Shared artifact conventions:

  • outputs/<project-slug>/idea_candidates.json for candidate ideas
  • outputs/<project-slug>/opportunity_map.json for trend-grounded ranked opportunities
  • outputs/<project-slug>/novelty_report.json for novelty decisions and nearest prior work
  • outputs/<project-slug>/hypotheses.md or hypotheses.json for competing hypotheses and predictions
  • outputs/<project-slug>/research_plan.json for the primary study plan
  • outputs/<project-slug>/success_criteria.md for stage-level goals and evidence thresholds
  • outputs/<project-slug>/template_spec.md for reusable harness or template design
  • outputs/<project-slug>/method_atoms.json for atomic decomposition outputs
  • outputs/<project-slug>/algorithm_spec.md for pseudocode and architecture notes
  • outputs/<project-slug>/experiment_design.json for staged experiment plans
  • outputs/<project-slug>/condition_plan.yaml for domain-agnostic condition-role experiment plans
  • outputs/<project-slug>/run_plan.md for baseline-anchored bounded run sequences
  • outputs/<project-slug>/critical_review.md for design-risk, bias, and evidence-quality audits
  • outputs/<project-slug>/analysis/ for statistical summaries and comparison reports
  • outputs/<project-slug>/plan_update.json for reflection-driven stage updates
  • outputs/<project-slug>/research_decision.md for proceed / refine / pivot decisions
  • outputs/<project-slug>/memory/ for ideation and experiment memory distilled from prior cycles

Repository Layout

skills/
  algorithm-design/
  atomic-decomposition/
  brainstorming-research-ideas/
  creative-thinking-for-research/
  data-analysis/
  experiment-design/
  condition-role-experiment-design/
  baseline-anchored-experiment-design/
  hypothesis-generation/
  idea-generation/
  math-reasoning/
  novelty-assessment/
  pivot-refine-research-decision/
  research-memory-evolution/
  research-planning/
  research-template-design/
  scientific-brainstorming/
  scientific-critical-thinking/
  stage-reflection-plan-updates/
  success-signal-experiment-planning/
  template-grounded-idea-generation/
  trend-grounded-opportunity-finding/

Usage

Command examples assume you run them from the repository root.

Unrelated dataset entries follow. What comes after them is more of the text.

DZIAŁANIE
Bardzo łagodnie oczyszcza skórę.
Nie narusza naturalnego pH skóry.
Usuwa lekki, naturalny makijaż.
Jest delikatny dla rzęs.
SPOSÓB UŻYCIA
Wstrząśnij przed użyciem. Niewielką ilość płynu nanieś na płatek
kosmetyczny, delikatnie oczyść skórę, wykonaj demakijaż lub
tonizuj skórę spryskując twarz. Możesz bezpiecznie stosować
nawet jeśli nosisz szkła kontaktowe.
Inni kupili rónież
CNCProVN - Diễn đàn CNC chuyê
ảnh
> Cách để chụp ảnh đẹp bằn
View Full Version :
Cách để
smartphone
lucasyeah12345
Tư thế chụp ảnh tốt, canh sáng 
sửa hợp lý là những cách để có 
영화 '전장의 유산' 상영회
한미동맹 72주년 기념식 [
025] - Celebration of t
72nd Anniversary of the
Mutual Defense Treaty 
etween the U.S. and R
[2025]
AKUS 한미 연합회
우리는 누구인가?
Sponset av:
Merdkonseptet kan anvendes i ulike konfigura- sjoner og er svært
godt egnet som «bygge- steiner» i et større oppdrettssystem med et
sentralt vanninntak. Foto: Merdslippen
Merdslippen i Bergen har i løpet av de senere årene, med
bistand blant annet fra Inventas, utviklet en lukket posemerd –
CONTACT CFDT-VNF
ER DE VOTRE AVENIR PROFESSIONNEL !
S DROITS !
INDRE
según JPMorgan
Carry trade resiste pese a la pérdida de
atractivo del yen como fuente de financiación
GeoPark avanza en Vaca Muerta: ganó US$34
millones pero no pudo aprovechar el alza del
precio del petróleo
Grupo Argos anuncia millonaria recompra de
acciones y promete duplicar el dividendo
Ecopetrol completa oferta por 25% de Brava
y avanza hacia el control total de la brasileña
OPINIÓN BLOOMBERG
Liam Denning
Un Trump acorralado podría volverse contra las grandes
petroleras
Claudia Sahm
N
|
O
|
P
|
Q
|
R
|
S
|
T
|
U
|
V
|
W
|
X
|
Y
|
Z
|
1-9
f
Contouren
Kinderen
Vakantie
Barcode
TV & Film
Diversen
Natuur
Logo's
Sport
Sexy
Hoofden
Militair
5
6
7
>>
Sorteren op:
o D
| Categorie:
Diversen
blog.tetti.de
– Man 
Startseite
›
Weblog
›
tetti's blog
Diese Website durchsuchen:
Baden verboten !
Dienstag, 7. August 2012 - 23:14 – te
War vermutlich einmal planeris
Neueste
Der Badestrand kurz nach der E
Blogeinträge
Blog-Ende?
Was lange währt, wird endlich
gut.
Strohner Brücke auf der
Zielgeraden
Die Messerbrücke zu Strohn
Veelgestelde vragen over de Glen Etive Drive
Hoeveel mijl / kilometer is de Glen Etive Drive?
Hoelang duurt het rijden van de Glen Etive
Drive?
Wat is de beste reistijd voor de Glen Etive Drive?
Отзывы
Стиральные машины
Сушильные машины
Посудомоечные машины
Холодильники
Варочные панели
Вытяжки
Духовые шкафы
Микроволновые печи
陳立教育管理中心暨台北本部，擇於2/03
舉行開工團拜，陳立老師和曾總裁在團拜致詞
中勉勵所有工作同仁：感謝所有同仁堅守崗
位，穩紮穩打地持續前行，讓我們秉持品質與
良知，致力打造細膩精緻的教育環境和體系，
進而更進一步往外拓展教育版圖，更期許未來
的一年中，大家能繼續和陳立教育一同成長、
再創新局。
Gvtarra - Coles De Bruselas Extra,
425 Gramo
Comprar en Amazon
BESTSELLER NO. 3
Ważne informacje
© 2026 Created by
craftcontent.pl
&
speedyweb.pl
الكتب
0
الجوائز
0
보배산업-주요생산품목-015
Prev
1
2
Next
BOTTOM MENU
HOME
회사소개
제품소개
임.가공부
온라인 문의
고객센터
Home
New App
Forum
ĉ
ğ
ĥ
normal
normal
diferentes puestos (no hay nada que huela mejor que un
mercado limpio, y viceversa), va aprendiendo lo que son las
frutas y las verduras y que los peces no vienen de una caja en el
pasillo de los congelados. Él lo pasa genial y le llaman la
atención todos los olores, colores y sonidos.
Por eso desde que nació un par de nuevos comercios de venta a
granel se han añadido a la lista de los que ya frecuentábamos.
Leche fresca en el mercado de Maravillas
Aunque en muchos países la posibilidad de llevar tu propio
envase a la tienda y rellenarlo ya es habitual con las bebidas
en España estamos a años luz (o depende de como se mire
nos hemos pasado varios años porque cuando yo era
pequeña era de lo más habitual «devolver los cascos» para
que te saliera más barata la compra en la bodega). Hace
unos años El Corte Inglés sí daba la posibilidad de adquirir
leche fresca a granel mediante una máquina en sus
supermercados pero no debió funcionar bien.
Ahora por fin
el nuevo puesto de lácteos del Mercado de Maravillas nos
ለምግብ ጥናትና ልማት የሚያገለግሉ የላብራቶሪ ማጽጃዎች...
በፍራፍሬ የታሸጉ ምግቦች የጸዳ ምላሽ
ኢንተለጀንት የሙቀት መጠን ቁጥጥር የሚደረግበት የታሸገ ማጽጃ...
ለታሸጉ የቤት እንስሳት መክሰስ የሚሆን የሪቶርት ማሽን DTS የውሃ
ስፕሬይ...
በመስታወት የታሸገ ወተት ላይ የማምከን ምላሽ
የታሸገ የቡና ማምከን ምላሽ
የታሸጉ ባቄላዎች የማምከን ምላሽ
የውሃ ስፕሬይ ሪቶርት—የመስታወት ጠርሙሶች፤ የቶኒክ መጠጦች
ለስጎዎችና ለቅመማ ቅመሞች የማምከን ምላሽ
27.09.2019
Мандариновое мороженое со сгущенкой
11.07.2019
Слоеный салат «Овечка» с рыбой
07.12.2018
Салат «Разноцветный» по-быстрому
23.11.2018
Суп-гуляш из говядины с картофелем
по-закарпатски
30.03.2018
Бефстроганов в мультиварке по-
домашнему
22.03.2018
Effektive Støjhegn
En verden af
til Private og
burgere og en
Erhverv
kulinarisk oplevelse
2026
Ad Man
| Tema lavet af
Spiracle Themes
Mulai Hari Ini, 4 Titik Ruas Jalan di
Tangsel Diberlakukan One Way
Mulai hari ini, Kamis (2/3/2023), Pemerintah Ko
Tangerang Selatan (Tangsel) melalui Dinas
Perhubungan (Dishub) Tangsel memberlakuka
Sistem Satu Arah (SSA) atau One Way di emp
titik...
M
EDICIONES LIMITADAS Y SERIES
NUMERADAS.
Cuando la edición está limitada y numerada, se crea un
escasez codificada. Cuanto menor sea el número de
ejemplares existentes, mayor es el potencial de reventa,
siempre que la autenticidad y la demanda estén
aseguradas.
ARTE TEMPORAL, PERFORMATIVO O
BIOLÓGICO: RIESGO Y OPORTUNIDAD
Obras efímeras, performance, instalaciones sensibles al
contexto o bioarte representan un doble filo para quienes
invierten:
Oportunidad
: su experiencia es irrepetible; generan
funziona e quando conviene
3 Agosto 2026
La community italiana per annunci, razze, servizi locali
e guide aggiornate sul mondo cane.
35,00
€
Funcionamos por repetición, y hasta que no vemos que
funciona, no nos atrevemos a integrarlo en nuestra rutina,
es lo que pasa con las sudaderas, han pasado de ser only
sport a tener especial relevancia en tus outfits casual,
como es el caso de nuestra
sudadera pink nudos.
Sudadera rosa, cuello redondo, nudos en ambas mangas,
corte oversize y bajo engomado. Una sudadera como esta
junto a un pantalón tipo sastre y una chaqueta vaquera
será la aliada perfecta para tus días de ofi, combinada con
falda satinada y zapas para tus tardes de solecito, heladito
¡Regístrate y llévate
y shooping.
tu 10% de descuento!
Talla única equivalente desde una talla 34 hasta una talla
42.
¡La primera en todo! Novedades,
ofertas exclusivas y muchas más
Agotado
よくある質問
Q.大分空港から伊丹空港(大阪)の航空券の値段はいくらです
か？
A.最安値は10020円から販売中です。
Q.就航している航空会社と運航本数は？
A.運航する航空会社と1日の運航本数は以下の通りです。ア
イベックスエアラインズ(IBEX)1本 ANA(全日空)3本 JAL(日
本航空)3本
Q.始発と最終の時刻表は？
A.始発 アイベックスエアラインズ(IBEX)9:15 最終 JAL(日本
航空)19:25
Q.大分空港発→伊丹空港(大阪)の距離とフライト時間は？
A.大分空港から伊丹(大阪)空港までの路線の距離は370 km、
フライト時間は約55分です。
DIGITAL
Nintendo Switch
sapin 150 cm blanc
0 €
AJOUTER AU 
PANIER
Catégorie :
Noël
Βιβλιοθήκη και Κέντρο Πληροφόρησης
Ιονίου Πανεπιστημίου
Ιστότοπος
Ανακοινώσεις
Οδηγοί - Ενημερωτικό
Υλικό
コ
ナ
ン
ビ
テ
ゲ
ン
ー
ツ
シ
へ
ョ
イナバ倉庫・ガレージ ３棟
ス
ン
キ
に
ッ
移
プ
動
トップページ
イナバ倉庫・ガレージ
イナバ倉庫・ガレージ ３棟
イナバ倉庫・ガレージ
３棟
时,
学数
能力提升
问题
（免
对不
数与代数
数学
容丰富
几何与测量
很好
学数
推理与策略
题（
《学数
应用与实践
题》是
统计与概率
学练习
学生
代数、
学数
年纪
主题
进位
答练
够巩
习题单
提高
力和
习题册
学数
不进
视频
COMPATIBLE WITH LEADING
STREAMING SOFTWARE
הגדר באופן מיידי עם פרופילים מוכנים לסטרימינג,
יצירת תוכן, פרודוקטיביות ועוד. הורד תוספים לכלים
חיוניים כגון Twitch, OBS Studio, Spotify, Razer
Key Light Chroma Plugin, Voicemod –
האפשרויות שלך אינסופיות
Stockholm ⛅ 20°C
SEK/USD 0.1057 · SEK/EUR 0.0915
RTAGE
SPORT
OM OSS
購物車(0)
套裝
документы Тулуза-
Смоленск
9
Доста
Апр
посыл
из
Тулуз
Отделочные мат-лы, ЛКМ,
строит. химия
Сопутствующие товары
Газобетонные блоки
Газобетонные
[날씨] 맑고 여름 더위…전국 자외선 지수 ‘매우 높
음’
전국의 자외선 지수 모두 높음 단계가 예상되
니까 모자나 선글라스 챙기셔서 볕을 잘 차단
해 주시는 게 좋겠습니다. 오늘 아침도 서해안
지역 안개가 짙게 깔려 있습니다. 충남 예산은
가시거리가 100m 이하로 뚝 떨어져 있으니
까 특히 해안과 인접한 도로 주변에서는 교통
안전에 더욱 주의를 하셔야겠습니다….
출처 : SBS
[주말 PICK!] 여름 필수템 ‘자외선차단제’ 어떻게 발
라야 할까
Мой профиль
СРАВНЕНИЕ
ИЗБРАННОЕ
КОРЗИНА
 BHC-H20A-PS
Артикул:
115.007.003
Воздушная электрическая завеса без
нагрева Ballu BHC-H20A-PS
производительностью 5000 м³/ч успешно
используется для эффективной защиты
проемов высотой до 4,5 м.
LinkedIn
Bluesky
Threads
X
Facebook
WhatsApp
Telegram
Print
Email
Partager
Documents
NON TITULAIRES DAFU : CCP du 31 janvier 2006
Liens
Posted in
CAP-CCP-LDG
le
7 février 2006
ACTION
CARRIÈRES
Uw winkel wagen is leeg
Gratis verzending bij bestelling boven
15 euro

python skills/idea-generation/scripts/novelty_check.py \
  --idea "Adaptive attention head pruning via gradient-guided importance" \
  --max-rounds 5

python skills/experiment-design/scripts/design_experiments.py \
  --method "contrastive learning with curriculum negatives" \
  --task classification \
  --format markdown

python skills/data-analysis/scripts/stat_summary.py \
  --input results.csv \
  --compare method \
  --metric accuracy \
  --output outputs/demo/analysis/summary.json

Recommended environment:

  • Python 3.10+
  • Optional environment variable: SEMANTIC_SCHOLAR_API_KEY
  • Optional dependencies: numpy, scipy

Curation Rules

  • A skill must directly support research ideation, method formalization, experiment planning, or evaluation design
  • Literature discovery, citation management, and survey writing should live in RE-literature-discovery
  • Implementation, paper formatting, compilation, rebuttal, and slide-generation skills should not live here
  • Prefer skills that are scriptable, reusable, and auditable

Provenance

The current skill set was curated from local source snapshots including agent-research-skills/, AI-research-SKILLs/, claude-scientific-skills/, ai-scientist/, AutoResearchClaw/, and EvoScientist/.

Only research-design-related skills are retained here. Overlapping or downstream capabilities were intentionally excluded so the repository stays focused on upstream study design rather than the full paper lifecycle. The normalized authoritative version is the one under skills/.